■ Work order
Rewrite the text lines in the records below as a numbered list without any blank lines, and leave the pictures out of your answer.

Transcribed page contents
|---|

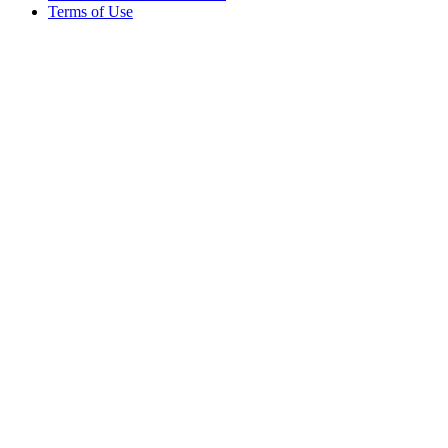
Terms of Use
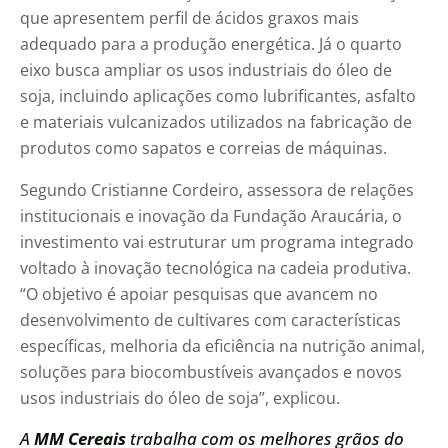
que apresentem perfil de ácidos graxos mais
adequado para a produção energética. Já o quarto
eixo busca ampliar os usos industriais do óleo de
soja, incluindo aplicações como lubrificantes, asfalto
e materiais vulcanizados utilizados na fabricação de
produtos como sapatos e correias de máquinas.
Segundo Cristianne Cordeiro, assessora de relações
institucionais e inovação da Fundação Araucária, o
investimento vai estruturar um programa integrado
voltado à inovação tecnológica na cadeia produtiva.
“O objetivo é apoiar pesquisas que avancem no
desenvolvimento de cultivares com características
específicas, melhoria da eficiência na nutrição animal,
soluções para biocombustíveis avançados e novos
usos industriais do óleo de soja”, explicou.
A
MM Cereais
trabalha com os melhores grãos do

|---|

■ Answer section
1. Terms of Use
2. que apresentem perfil de ácidos graxos mais
3. adequado para a produção energética. Já o quarto
4. eixo busca ampliar os usos industriais do óleo de
5. soja, incluindo aplicações como lubrificantes, asfalto
6. e materiais vulcanizados utilizados na fabricação de
7. produtos como sapatos e correias de máquinas.
8. Segundo Cristianne Cordeiro, assessora de relações
9. institucionais e inovação da Fundação Araucária, o
10. investimento vai estruturar um programa integrado
11. voltado à inovação tecnológica na cadeia produtiva.
12. “O objetivo é apoiar pesquisas que avancem no
13. desenvolvimento de cultivares com características
14. específicas, melhoria da eficiência na nutrição animal,
15. soluções para biocombustíveis avançados e novos
16. usos industriais do óleo de soja”, explicou.
17. A
18. MM Cereais
19. trabalha com os melhores grãos do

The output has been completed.